Task item A:
Answer these questions from the blog post about the sick calf:
(i) What names does the post give for the cows?
(ii) Where was the vet from?
(iii) Where has the writer been sitting for the past two years?
Task item B: Return the words of the blog post about the sick calf between "You know, while" and "jobs for people...?", inclusive.
Task item C: From the blog post about the sick calf, list every trouble named in the final paragraph right after the words "this year".

Text passage:
"""
Tuesday, December 28, 2010

The Dead Cow Caper at Lisa's Farm

Here are the facts: Big Sis Lisa was watching my kids as I ran over to the storage unit to go though all my junk, and while they were there, one of the cows, couldn't rightly tell if it was T-Bone or Rib-Eye, (yep... that's them cow's names...) but one of them fell over in the lean-to and couldn't get up.
The Vet was called, an older gentlemen out of Woodburn. He came right over and knew exactly what to do. Rolled the calf around in straw, gave it water in a pan, and wrapped an old blue tarp over to keep it warm. He said it was the chickens that hurt the cow worst. Spiteful creatures. They saw an imperfection on his hoof and constantly pecked away at it until it drew blood and then an infection, brough the cow to it's knees. Then they began pecking at his eyes. People do that too, don't they. Kick somebody when they're down. Chickens and humans, some horror show, huh?
When I got back Jeff was headed over to the feed store and Lisa was on and off the phone and nobody wants that little calf to die. Nobody... but it just life on a farm, some would say. You get into this same conversation with people a lot in life, mostly with those who grew up out in the country, who have this profound sense of the fragile balance of life and death. City folk don't get it. Hardly even consider when biting into their chicken cordon bleu or steak marinade, that this was somebody's pet, that this animal was cared for and loved. In this case, my nephew Nate, who sat worried gazing out the window as the logging trucks rolled by... well, he did for a moment, then he went back to playing with his dinosaurs. It was the day after Christmas mind you.
You know, while I have been sitting in Taiwan for the past two years looking at American as if it were a shaken-up snow globe, loving this country and defending it to people who say we're dried up, past our prime, on the downward slide, just a bunch of dead weight... reading stories about families living in their parent's garage celebrating Christmas ... differently... this year, foreclosures, lay-offs, inflation, bailouts to rich corporation, back door politics, and the jobless rate, oh dear God, can't we find jobs for people...?
"""
Dataset excerpts
"""
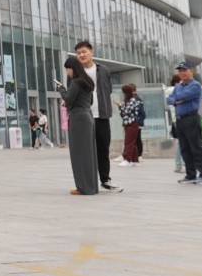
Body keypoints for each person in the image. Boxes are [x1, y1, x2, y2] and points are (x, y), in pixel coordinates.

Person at [73, 41, 119, 190]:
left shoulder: (103, 70)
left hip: (101, 116)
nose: (81, 55)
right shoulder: (74, 72)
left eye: (84, 51)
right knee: (85, 151)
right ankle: (88, 182)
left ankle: (105, 179)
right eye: (78, 53)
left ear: (91, 52)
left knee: (103, 149)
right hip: (83, 117)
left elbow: (108, 89)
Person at [167, 63, 202, 184]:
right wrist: (176, 100)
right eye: (180, 71)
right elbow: (169, 99)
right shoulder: (179, 85)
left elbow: (183, 96)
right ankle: (190, 175)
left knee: (196, 147)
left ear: (191, 71)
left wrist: (176, 98)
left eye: (184, 70)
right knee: (184, 148)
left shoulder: (195, 85)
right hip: (180, 119)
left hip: (191, 118)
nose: (182, 73)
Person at [62, 56, 99, 195]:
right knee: (89, 153)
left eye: (68, 69)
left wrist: (61, 89)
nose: (67, 72)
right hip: (87, 116)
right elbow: (89, 102)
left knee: (79, 154)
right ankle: (92, 186)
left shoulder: (76, 82)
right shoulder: (87, 82)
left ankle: (83, 187)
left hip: (78, 118)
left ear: (72, 68)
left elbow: (68, 99)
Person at [119, 84, 144, 165]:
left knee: (128, 142)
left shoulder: (132, 100)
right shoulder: (126, 101)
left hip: (132, 123)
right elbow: (123, 113)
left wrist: (121, 107)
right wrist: (122, 108)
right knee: (132, 142)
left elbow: (127, 111)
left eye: (124, 92)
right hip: (127, 123)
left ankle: (127, 159)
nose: (123, 94)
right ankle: (134, 160)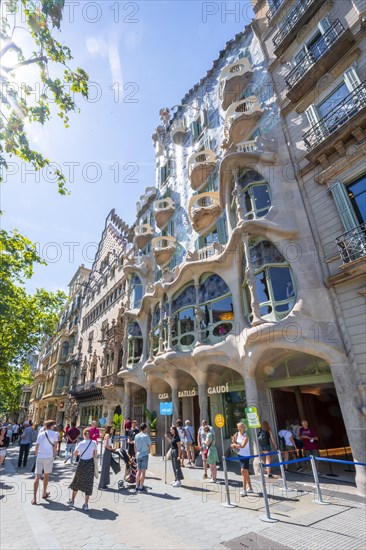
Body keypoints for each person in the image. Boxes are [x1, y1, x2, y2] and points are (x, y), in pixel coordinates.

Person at [68, 427, 97, 511]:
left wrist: (78, 453)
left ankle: (72, 500)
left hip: (82, 463)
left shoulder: (80, 443)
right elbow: (95, 455)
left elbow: (75, 454)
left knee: (77, 481)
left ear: (84, 435)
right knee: (88, 483)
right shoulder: (94, 443)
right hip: (90, 463)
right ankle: (86, 504)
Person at [32, 419, 58, 505]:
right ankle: (44, 493)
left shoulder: (41, 434)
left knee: (37, 476)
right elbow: (55, 446)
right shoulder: (54, 434)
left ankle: (34, 498)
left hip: (40, 456)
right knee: (46, 475)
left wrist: (37, 454)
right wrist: (54, 454)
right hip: (48, 457)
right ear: (51, 426)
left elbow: (37, 446)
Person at [231, 422, 253, 496]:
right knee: (245, 472)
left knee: (243, 471)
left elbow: (243, 446)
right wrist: (234, 444)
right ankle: (250, 488)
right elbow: (232, 442)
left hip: (246, 455)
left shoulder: (246, 436)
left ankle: (244, 490)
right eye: (238, 427)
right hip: (240, 455)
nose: (239, 428)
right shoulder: (236, 434)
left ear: (244, 427)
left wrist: (235, 445)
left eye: (240, 427)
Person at [134, 423, 151, 492]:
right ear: (145, 428)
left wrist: (136, 453)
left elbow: (134, 445)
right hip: (144, 454)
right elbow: (150, 444)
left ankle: (136, 486)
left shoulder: (136, 436)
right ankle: (141, 487)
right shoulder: (146, 436)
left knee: (138, 471)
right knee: (143, 472)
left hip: (138, 454)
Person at [99, 425, 115, 489]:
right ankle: (102, 484)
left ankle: (104, 483)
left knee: (106, 468)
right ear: (109, 429)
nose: (113, 430)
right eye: (112, 429)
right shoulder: (107, 435)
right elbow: (106, 445)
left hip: (108, 451)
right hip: (107, 451)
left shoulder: (108, 435)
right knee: (105, 468)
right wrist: (112, 449)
"""
Task result A:
(i) T-Bone and Rib-Eye
(ii) Woodburn
(iii) Taiwan

Task result B:
You know, while I have been sitting in Taiwan for the past two years looking at American as if it were a shaken-up snow globe, loving this country and defending it to people who say we're dried up, past our prime, on the downward slide, just a bunch of dead weight... reading stories about families living in their parent's garage celebrating Christmas ... differently... this year, foreclosures, lay-offs, inflation, bailouts to rich corporation, back door politics, and the jobless rate, oh dear God, can't we find jobs for people...?

Task result C: foreclosures; lay-offs; inflation; bailouts to rich corporation; back door politics; the jobless rate